1895 – 1946 · Hungarian-American
#bauhaus#design#pedagogy#modernism

Hungarian-American painter, photographer, designer, filmmaker, pedagogue — the Bauhaus figure who did most to push the school toward a fully technological understanding of its mission and who, after the Nazis drove the school's faculty abroad, founded the New Bauhaus in Chicago (1937), later the Institute of Design, and transplanted the pedagogy into American soil. Born László Weisz in a small Hungarian town, wounded on the Italian front in the First World War, radicalized by the brief 1919 Hungarian Soviet Republic, he arrived in Weimar in 1923 on Gropius's invitation to replace Itten as director of the Vorkurs and of the metal workshop.
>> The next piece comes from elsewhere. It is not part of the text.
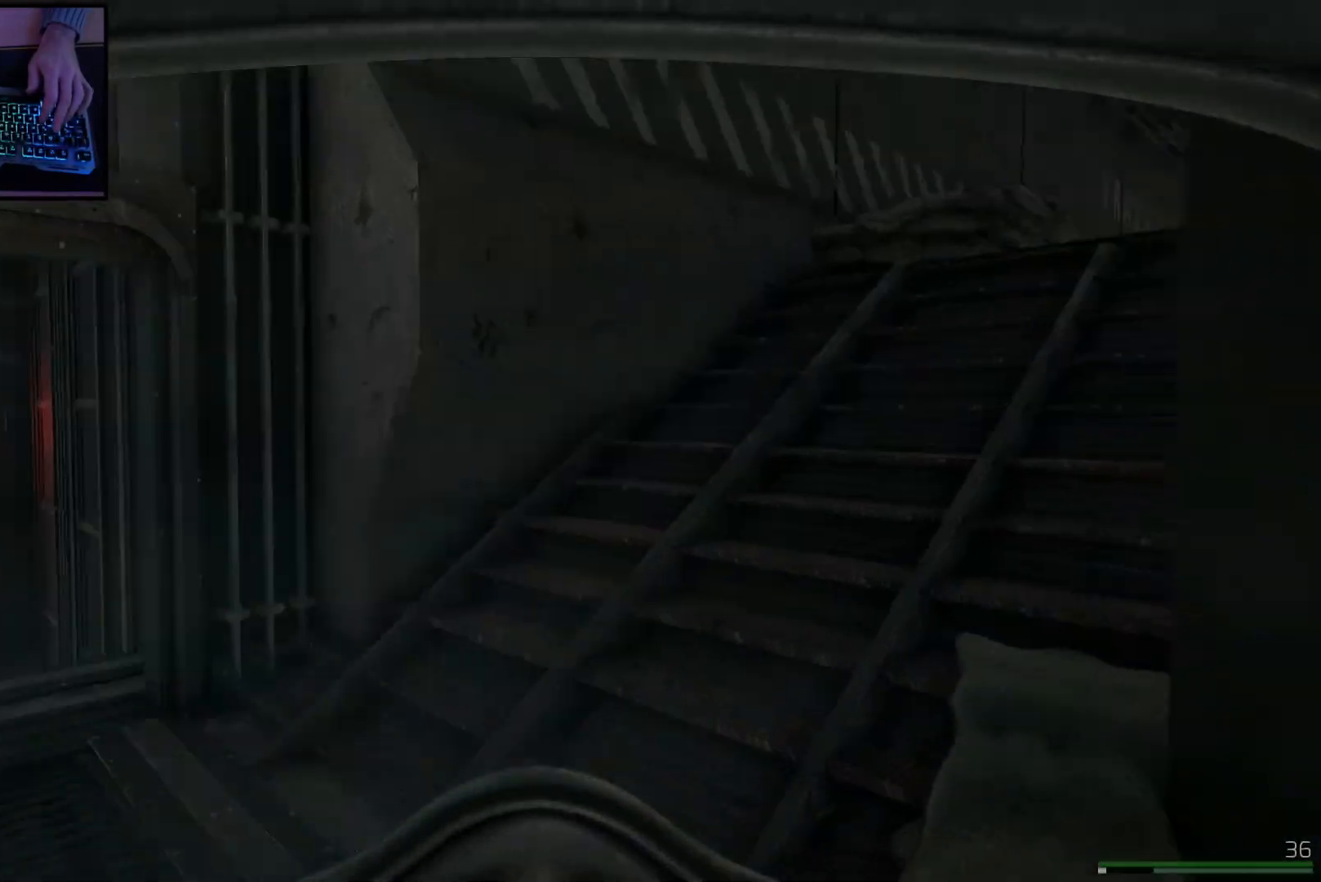
{"keys": ["shift", "w"], "mouse": [], "events": [[284, "a", "up"]]}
Moholy was the Bauhaus's great theorist of vision. His core argument — developed in Painting Photography Film (Malerei Photographie Film, 1925, vol. 8 of the Bauhausbücher), in the posthumous Vision in Motion (1947), and above all in teaching — was that the new technical media of photography, photogram, film, light projection, and typography constituted a genuinely new way of seeing, not a debased version of the older arts, and that the designer's training had to reckon seriously with what these media could do. His "Telephone Paintings" (1922) — paintings ordered by telephone from a sign factory, allegedly by specifying color-code numbers — prefigure conceptual art by forty years. His photograms (cameraless photographs made by placing objects directly on sensitized paper) remain among the durable Bauhaus visual achievements.
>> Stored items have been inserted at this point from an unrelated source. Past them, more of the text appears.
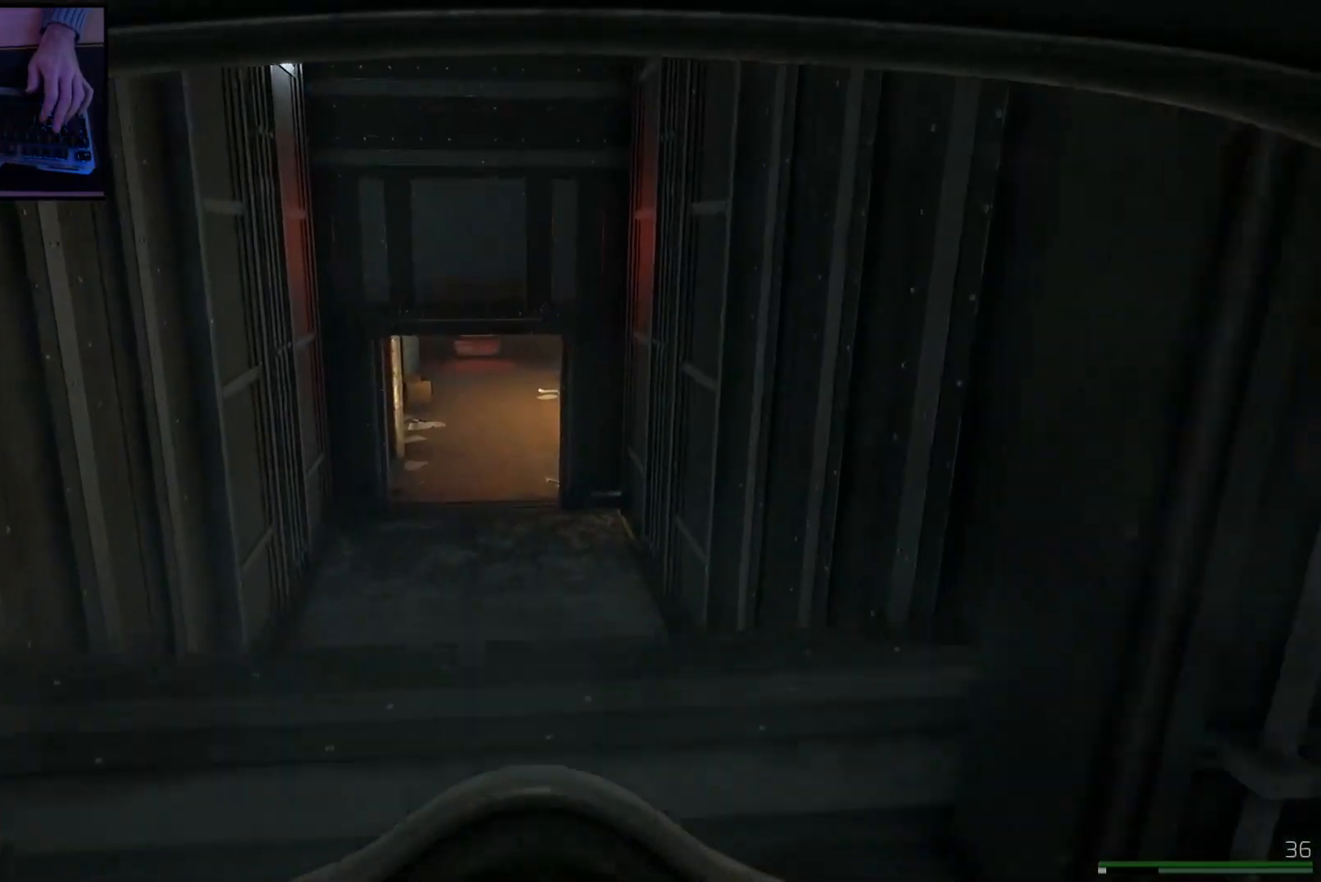
{"keys": ["shift", "w"], "mouse": [], "events": []}
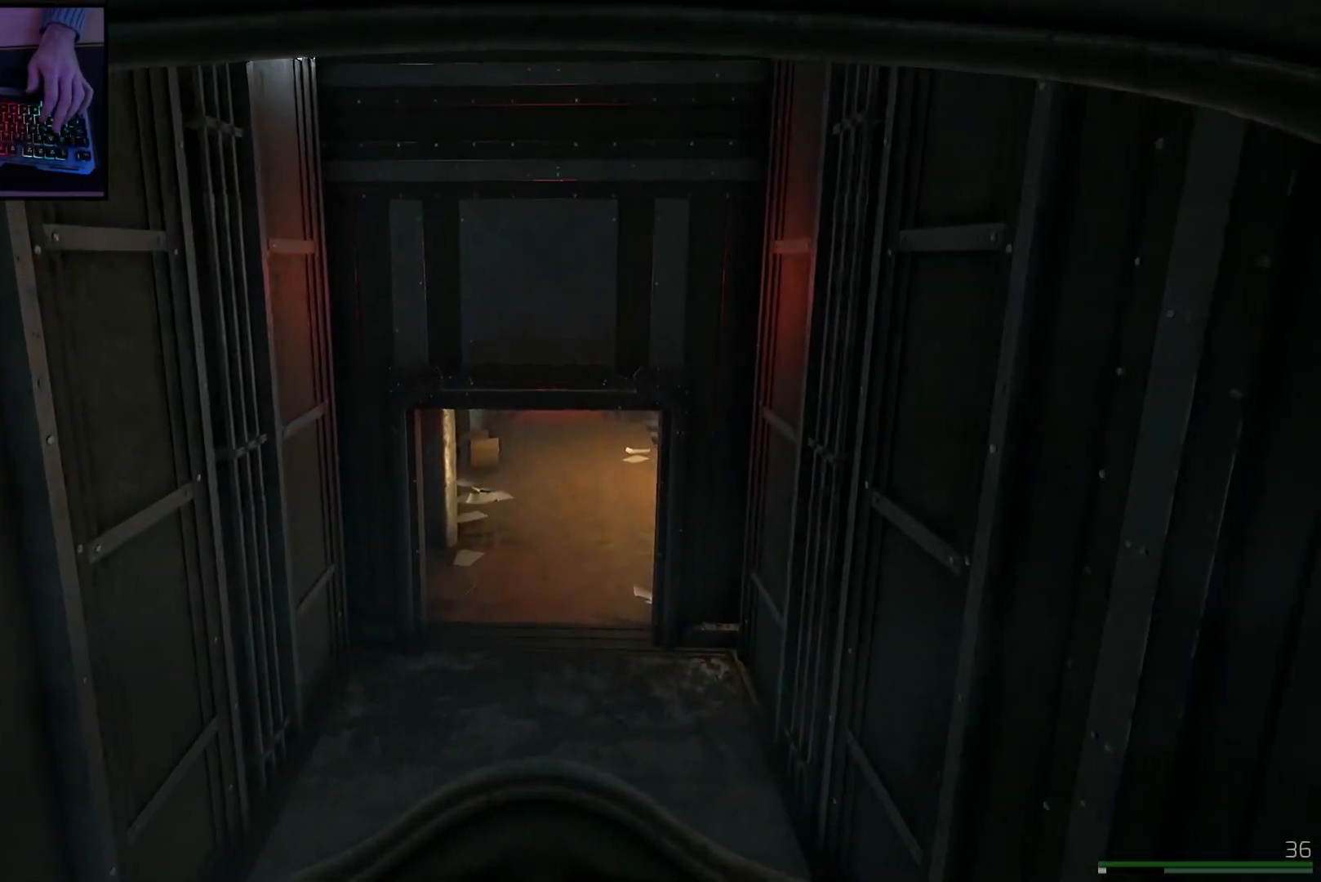
{"keys": ["shift", "w"], "mouse": [], "events": []}
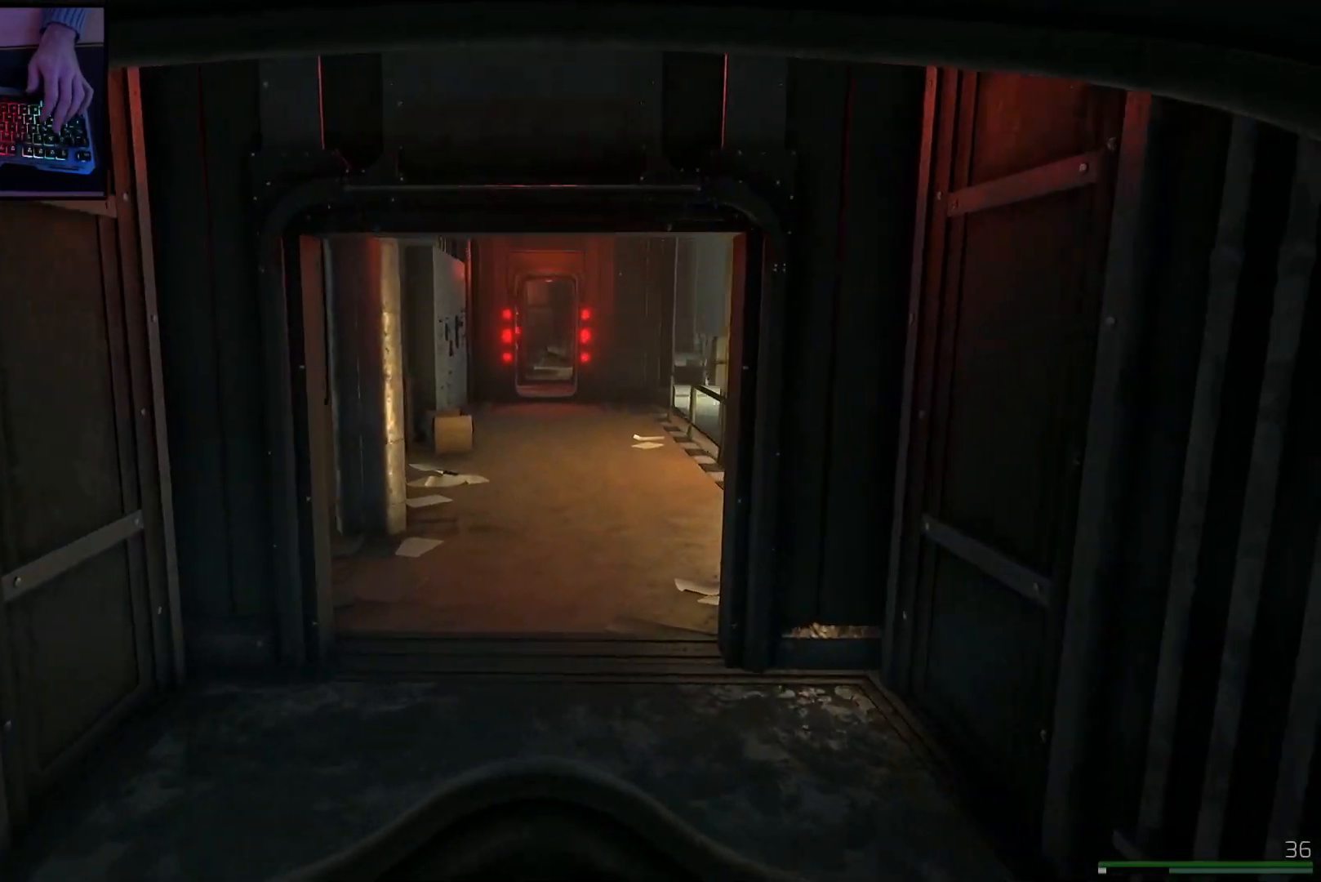
{"keys": ["w"], "mouse": [], "events": [[200, "shift", "up"], [317, "a", "down"], [450, "a", "up"]]}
He followed Gropius to England in 1935, and in 1937 moved to Chicago to found the New Bauhaus at the invitation of the Association of Arts and Industries. The school struggled financially, reopened as the School of Design in 1939, merged with the Illinois Institute of Technology after his early death from leukemia in 1946, and became the institutional stem of American design education on the Bauhaus model — a lineage that runs through Buckminster Fuller, through IIT under Mies, through Black Mountain, into the whole American design profession.